Extracted information: Begin

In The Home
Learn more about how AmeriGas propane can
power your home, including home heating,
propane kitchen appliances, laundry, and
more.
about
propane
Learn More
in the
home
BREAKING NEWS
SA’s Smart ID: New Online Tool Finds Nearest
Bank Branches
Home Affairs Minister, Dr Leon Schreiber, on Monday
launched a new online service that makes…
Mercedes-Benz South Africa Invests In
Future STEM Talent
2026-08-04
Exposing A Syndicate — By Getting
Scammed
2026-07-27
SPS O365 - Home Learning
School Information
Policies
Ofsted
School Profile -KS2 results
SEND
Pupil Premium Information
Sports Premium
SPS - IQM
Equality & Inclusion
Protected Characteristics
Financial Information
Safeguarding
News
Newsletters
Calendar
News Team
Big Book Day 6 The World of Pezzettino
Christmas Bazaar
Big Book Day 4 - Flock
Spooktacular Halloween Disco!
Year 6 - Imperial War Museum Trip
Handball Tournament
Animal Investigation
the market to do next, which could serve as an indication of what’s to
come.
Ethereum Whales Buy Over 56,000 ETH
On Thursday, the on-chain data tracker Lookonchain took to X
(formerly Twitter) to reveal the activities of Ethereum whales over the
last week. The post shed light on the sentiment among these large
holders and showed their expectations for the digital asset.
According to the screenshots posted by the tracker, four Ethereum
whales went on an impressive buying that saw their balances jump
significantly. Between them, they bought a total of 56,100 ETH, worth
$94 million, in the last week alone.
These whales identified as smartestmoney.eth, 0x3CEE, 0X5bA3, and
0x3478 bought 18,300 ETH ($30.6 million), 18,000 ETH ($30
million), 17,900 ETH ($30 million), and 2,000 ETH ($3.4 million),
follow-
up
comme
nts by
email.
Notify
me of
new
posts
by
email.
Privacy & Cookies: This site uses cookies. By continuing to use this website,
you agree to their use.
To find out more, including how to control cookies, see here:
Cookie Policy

Extracted information: End

- _Work item_: Set down the data once more, word for word.

- _Response box_:
In The Home
Learn more about how AmeriGas propane can
power your home, including home heating,
propane kitchen appliances, laundry, and
more.
about
propane
Learn More
in the
home
BREAKING NEWS
SA’s Smart ID: New Online Tool Finds Nearest
Bank Branches
Home Affairs Minister, Dr Leon Schreiber, on Monday
launched a new online service that makes…
Mercedes-Benz South Africa Invests In
Future STEM Talent
2026-08-04
Exposing A Syndicate — By Getting
Scammed
2026-07-27
SPS O365 - Home Learning
School Information
Policies
Ofsted
School Profile -KS2 results
SEND
Pupil Premium Information
Sports Premium
SPS - IQM
Equality & Inclusion
Protected Characteristics
Financial Information
Safeguarding
News
Newsletters
Calendar
News Team
Big Book Day 6 The World of Pezzettino
Christmas Bazaar
Big Book Day 4 - Flock
Spooktacular Halloween Disco!
Year 6 - Imperial War Museum Trip
Handball Tournament
Animal Investigation
the market to do next, which could serve as an indication of what’s to
come.
Ethereum Whales Buy Over 56,000 ETH
On Thursday, the on-chain data tracker Lookonchain took to X
(formerly Twitter) to reveal the activities of Ethereum whales over the
last week. The post shed light on the sentiment among these large
holders and showed their expectations for the digital asset.
According to the screenshots posted by the tracker, four Ethereum
whales went on an impressive buying that saw their balances jump
significantly. Between them, they bought a total of 56,100 ETH, worth
$94 million, in the last week alone.
These whales identified as smartestmoney.eth, 0x3CEE, 0X5bA3, and
0x3478 bought 18,300 ETH ($30.6 million), 18,000 ETH ($30
million), 17,900 ETH ($30 million), and 2,000 ETH ($3.4 million),
follow-
up
comme
nts by
email.
Notify
me of
new
posts
by
email.
Privacy & Cookies: This site uses cookies. By continuing to use this website,
you agree to their use.
To find out more, including how to control cookies, see here:
Cookie Policy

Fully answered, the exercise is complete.